Just last week saw the arrival of the ‘Golden Cross’ on the DJ30 (Dow Jones Industrial Average), and with it came a mixed bag of reactions from both bulls and bears. The ‘Golden Cross’ is a well-known forex trading strategy, actually, any instrument trading strategy that occurs when the 50-day MA crosses above the 200-day MA, conversely, when the opposite happens it’s called a ‘Death Cross’.
Since the birth of the Dow Jones Industrial Average in 1896, there have been plenty occurrences of the Golden Cross, however, the one we saw last week was the first since 2016. While the Dow did climb a huge 43.3% from the last Golden Cross, we need to ask ourselves, is it a viable trading strategy if we take trades when either the Golden Cross or Death Cross occurs.
Let’s dig a little deeper and look at the last 100 or so years of data.
Ok, so there have been a total of 81 crosses in the Dow’s history, which should be able to give us a reasonably sample size to analyse. Now we can find out of the Golden and Death crosses actually matter.
|81 total occurrences||3 month return||6 month return|
|How Many Positive||50||52|
|Average Return when positive||7.33%||10.65%|
|How Many Negative||31||29|
|Average Return when Negative||-6.28%||-9.51%|
As you can see from the stats above, while there as a somewhat ok chance (60-64%) of seeing a positive return, it’s hardly a robust indicator of either strength or weakness.
A quote by Ari Wald from Oppenheimer & Co., seems to sum it up quite nicely: “All big rallies start with a golden cross, but not all golden crosses lead to a big rally.”

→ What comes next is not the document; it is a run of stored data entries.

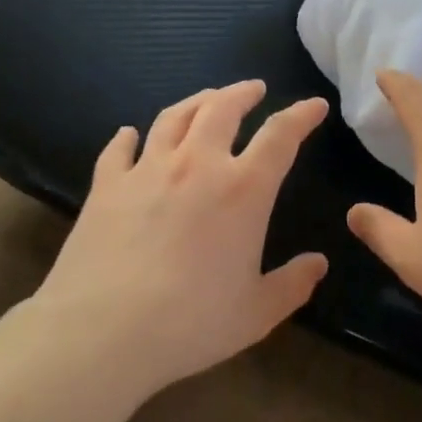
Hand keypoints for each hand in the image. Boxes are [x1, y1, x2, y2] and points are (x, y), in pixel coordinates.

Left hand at [24, 81, 329, 396]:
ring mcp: (147, 170)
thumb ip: (292, 284)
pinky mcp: (107, 186)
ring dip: (195, 102)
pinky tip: (129, 133)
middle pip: (222, 108)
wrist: (103, 332)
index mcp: (243, 189)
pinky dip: (127, 137)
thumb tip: (318, 264)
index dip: (302, 115)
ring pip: (173, 117)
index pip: (281, 136)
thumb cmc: (191, 323)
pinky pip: (119, 150)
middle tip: (254, 89)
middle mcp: (197, 165)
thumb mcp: (257, 312)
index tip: (315, 105)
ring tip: (206, 99)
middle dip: (243, 93)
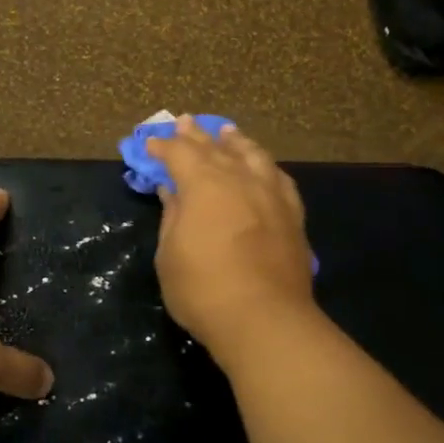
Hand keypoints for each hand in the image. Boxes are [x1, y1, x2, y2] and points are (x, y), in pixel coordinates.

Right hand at [146, 117, 317, 352]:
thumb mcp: (170, 254)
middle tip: (184, 122)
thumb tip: (172, 189)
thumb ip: (173, 216)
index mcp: (204, 184)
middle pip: (216, 148)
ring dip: (236, 142)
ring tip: (228, 133)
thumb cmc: (203, 289)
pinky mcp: (293, 216)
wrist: (265, 320)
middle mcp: (240, 179)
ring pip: (253, 156)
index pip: (180, 153)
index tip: (150, 144)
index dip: (163, 146)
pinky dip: (265, 167)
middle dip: (197, 135)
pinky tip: (264, 167)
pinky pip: (278, 179)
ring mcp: (271, 195)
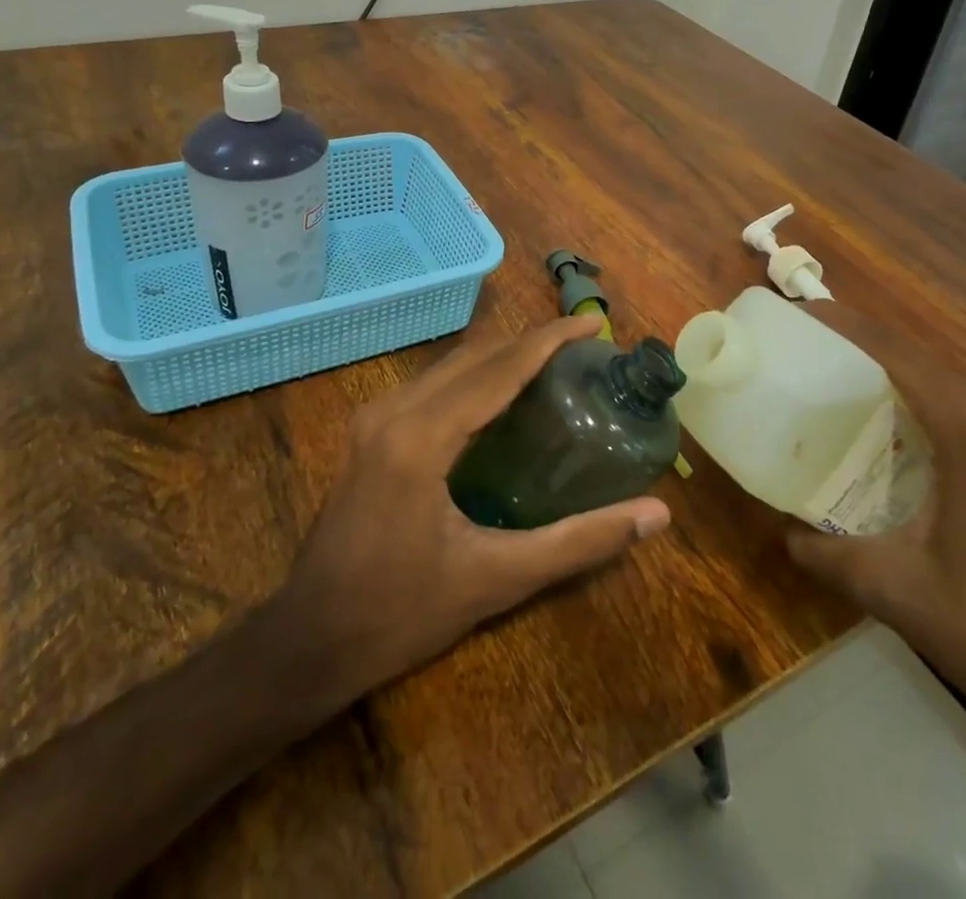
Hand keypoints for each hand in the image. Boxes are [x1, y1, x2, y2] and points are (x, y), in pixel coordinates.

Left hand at [268, 315, 671, 701]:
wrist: (309, 640)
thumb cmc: (403, 613)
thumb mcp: (498, 579)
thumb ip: (579, 542)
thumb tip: (656, 515)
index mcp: (422, 436)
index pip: (499, 368)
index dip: (550, 340)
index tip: (592, 323)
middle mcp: (393, 410)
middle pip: (474, 356)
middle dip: (529, 342)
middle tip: (581, 346)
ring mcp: (374, 417)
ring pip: (450, 365)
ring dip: (500, 356)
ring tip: (552, 364)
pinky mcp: (367, 431)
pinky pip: (431, 384)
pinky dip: (473, 377)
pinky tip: (501, 397)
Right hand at [784, 301, 965, 741]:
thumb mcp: (898, 592)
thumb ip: (828, 554)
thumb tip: (784, 535)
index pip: (895, 352)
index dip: (842, 324)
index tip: (796, 313)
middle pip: (922, 363)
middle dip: (861, 353)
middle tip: (805, 360)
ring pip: (951, 390)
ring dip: (896, 384)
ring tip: (838, 395)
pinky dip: (928, 413)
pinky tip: (897, 445)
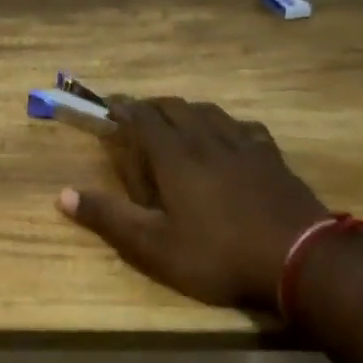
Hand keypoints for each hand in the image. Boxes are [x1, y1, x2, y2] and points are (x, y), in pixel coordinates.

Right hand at [57, 97, 327, 309]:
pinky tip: (230, 134)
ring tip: (177, 119)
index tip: (109, 104)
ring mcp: (243, 145)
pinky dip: (226, 124)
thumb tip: (63, 195)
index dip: (124, 108)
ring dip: (186, 110)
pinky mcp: (271, 157)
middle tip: (138, 114)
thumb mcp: (154, 247)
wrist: (300, 258)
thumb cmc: (218, 255)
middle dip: (152, 106)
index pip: (143, 118)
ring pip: (209, 112)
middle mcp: (207, 140)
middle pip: (175, 108)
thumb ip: (109, 218)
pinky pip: (243, 127)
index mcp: (175, 157)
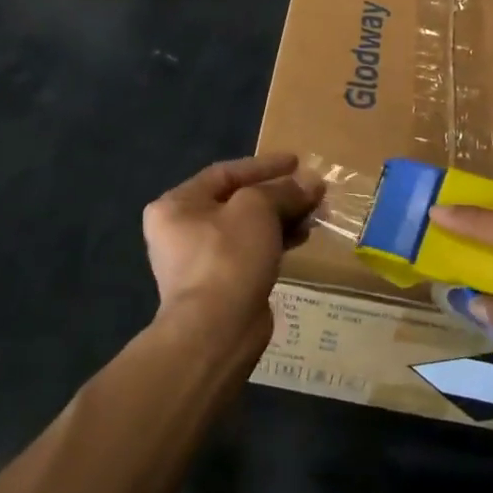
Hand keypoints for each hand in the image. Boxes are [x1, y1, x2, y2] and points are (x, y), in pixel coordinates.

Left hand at [143, 154, 323, 353]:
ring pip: (248, 228)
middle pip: (238, 201)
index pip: (225, 173)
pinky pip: (252, 252)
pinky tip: (302, 238)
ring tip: (315, 214)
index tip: (298, 162)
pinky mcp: (221, 285)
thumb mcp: (257, 209)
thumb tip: (312, 182)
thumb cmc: (228, 256)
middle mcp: (182, 230)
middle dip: (279, 194)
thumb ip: (284, 191)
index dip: (265, 166)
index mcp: (177, 205)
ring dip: (283, 217)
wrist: (216, 331)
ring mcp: (201, 260)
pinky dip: (276, 241)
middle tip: (313, 191)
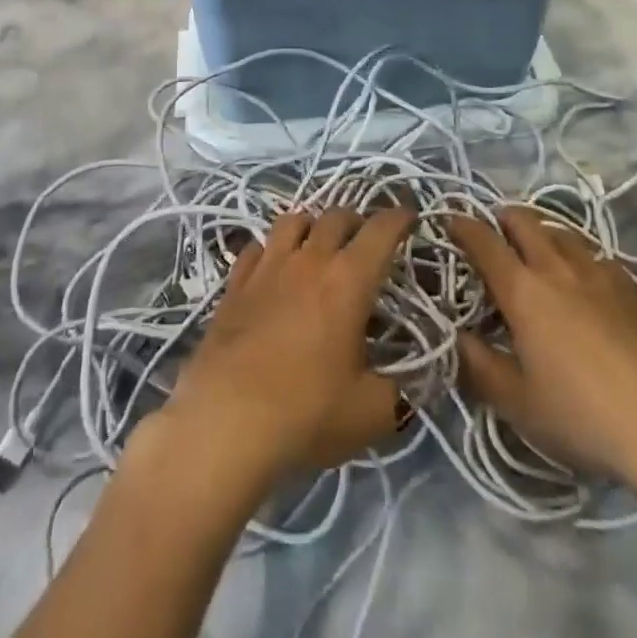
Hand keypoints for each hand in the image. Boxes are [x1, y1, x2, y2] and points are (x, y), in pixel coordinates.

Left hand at [154, 208, 415, 490]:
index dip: (399, 218)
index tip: (410, 217)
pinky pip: (257, 247)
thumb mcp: (371, 413)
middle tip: (366, 242)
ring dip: (314, 225)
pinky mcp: (235, 283)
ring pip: (294, 221)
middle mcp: (309, 260)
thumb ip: (397, 392)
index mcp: (349, 280)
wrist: (225, 421)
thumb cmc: (306, 412)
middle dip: (357, 222)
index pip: (381, 231)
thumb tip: (407, 387)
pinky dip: (272, 248)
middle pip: (336, 216)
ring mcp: (267, 267)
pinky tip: (274, 267)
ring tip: (320, 245)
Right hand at [449, 208, 636, 495]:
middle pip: (523, 219)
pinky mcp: (631, 286)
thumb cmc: (580, 415)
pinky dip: (578, 257)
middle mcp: (557, 267)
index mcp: (523, 289)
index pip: (483, 240)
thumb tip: (455, 336)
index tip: (449, 222)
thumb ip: (477, 364)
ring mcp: (598, 271)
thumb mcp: (516, 402)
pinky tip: (583, 283)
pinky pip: (595, 254)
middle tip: (493, 238)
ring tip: (536, 256)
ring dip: (541, 233)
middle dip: (501, 219)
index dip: (461, 225)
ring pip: (561, 230)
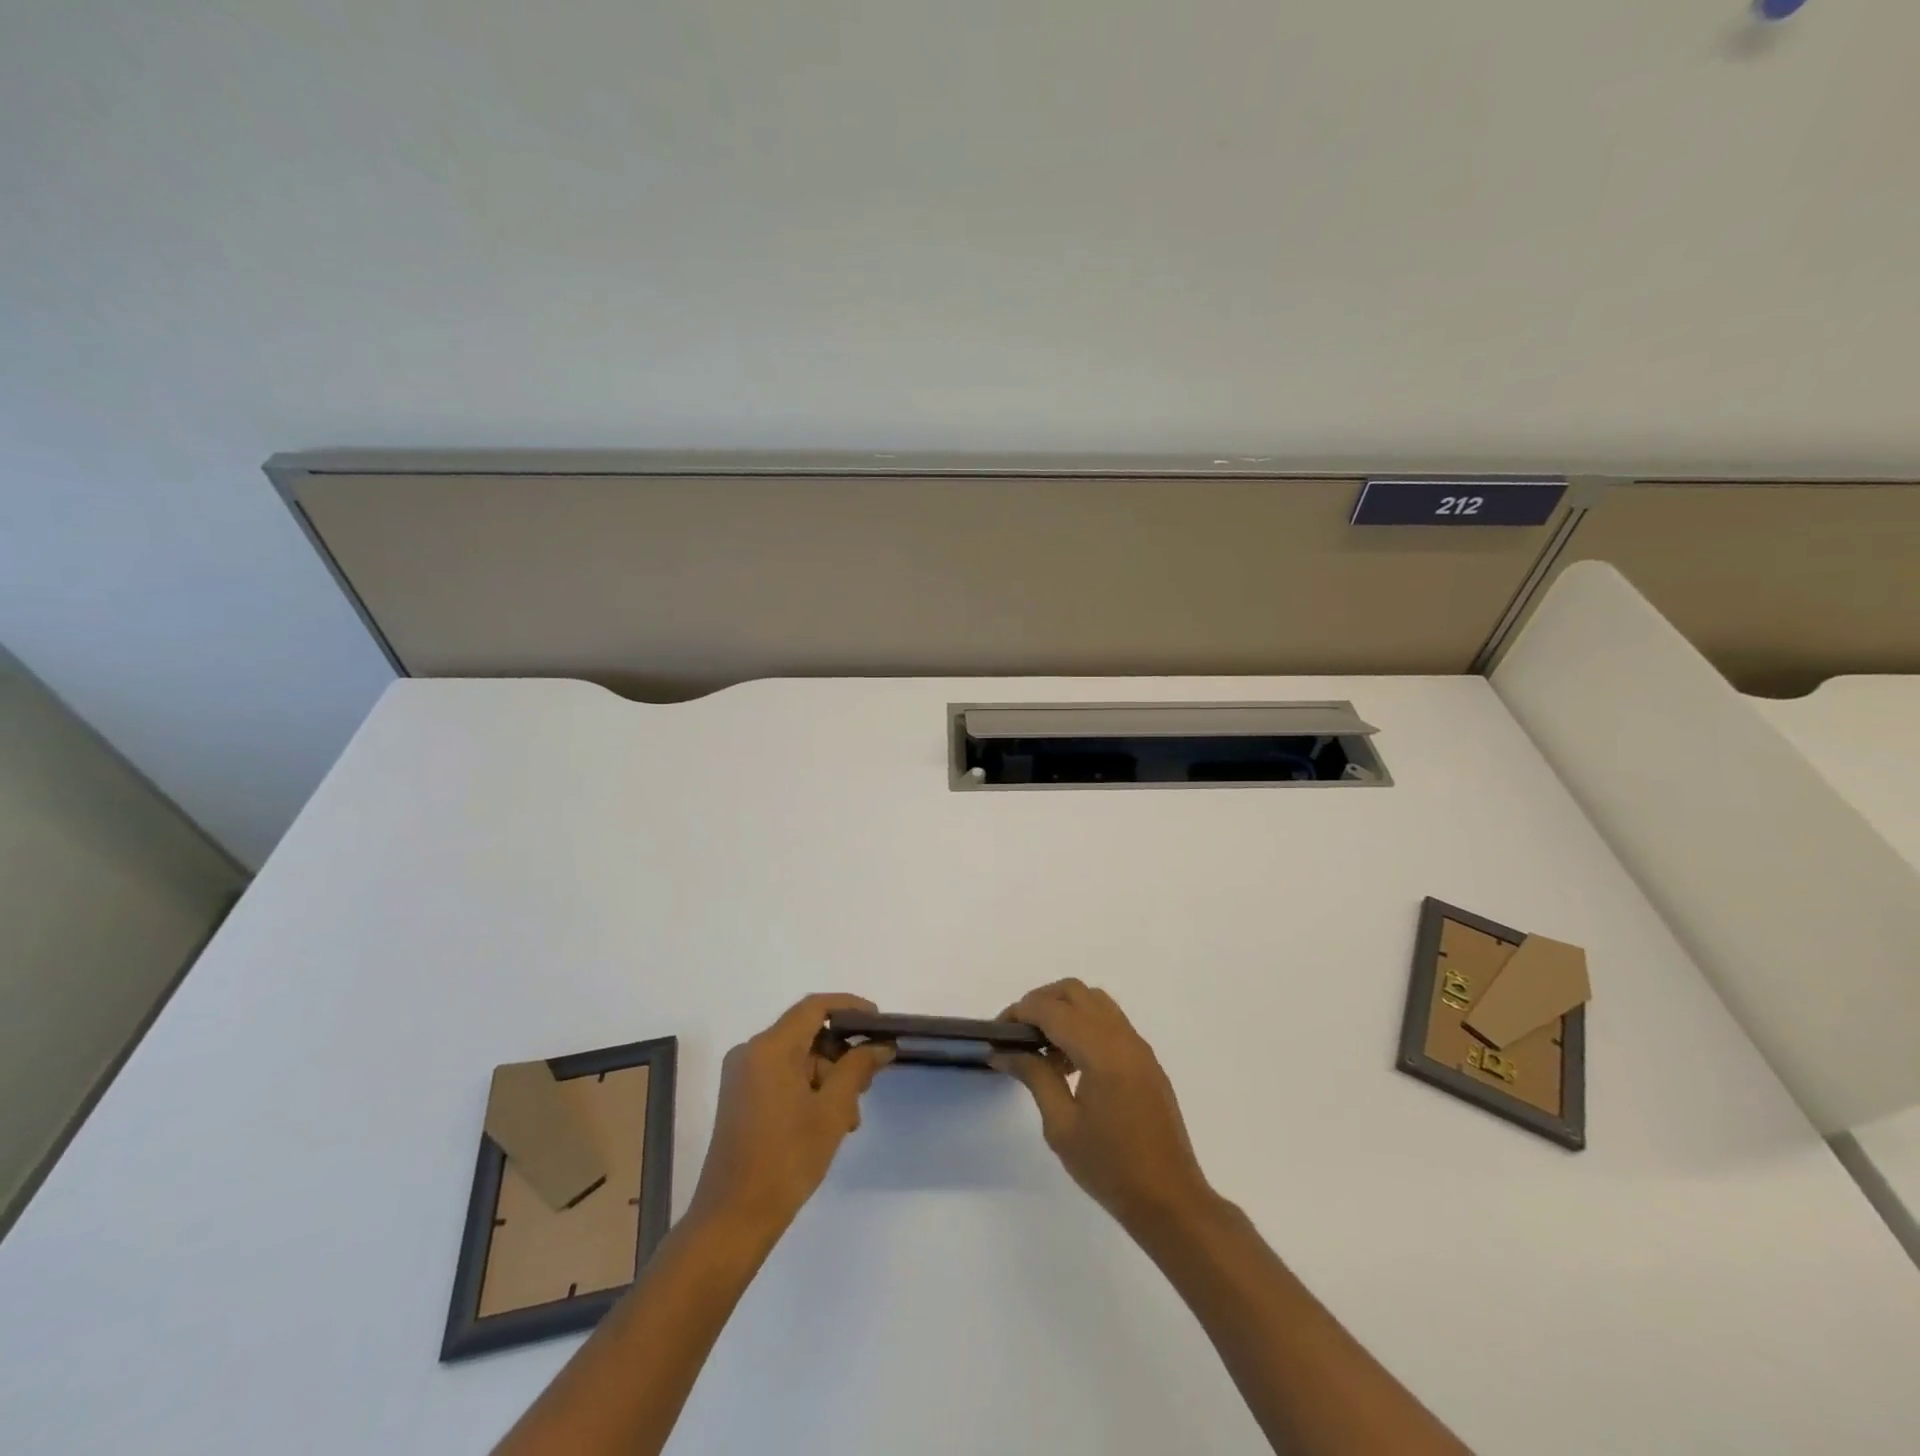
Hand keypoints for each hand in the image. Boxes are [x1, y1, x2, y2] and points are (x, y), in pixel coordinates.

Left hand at [686, 993, 894, 1240]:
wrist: (732, 1220)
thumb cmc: (786, 1160)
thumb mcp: (831, 1111)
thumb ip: (857, 1068)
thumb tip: (880, 1045)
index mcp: (770, 1048)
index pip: (815, 1007)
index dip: (850, 1007)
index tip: (878, 1023)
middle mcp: (751, 1052)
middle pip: (806, 1034)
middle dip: (841, 1054)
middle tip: (868, 1083)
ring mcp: (742, 1075)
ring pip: (797, 1058)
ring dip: (828, 1078)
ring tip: (849, 1118)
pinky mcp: (740, 1097)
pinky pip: (782, 1076)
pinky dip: (808, 1089)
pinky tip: (828, 1122)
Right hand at [995, 979, 1213, 1233]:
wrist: (1170, 1200)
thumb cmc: (1111, 1168)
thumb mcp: (1061, 1126)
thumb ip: (1035, 1077)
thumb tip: (1005, 1052)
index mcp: (1101, 1051)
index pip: (1052, 1010)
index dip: (1020, 1012)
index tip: (997, 1033)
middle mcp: (1122, 1037)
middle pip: (1074, 992)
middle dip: (1041, 1002)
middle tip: (1018, 1033)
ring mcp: (1138, 1047)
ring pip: (1094, 1002)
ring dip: (1064, 1010)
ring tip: (1043, 1049)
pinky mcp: (1146, 1060)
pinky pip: (1110, 1022)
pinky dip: (1084, 1025)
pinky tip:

All in all, there isn’t much of a decent reason to rely significantly on Golden or Death Crosses. Sure, the bullish numbers are there, but it’s still not a lot to scream “buy” every time the Golden Cross occurs. If we were seeing a success rate of say, 75%, then perhaps we’d be discussing things a bit differently. Whilst these crosses are well known and quite popular as a point of discussion, their reliability as a valid trading signal leaves something to be desired.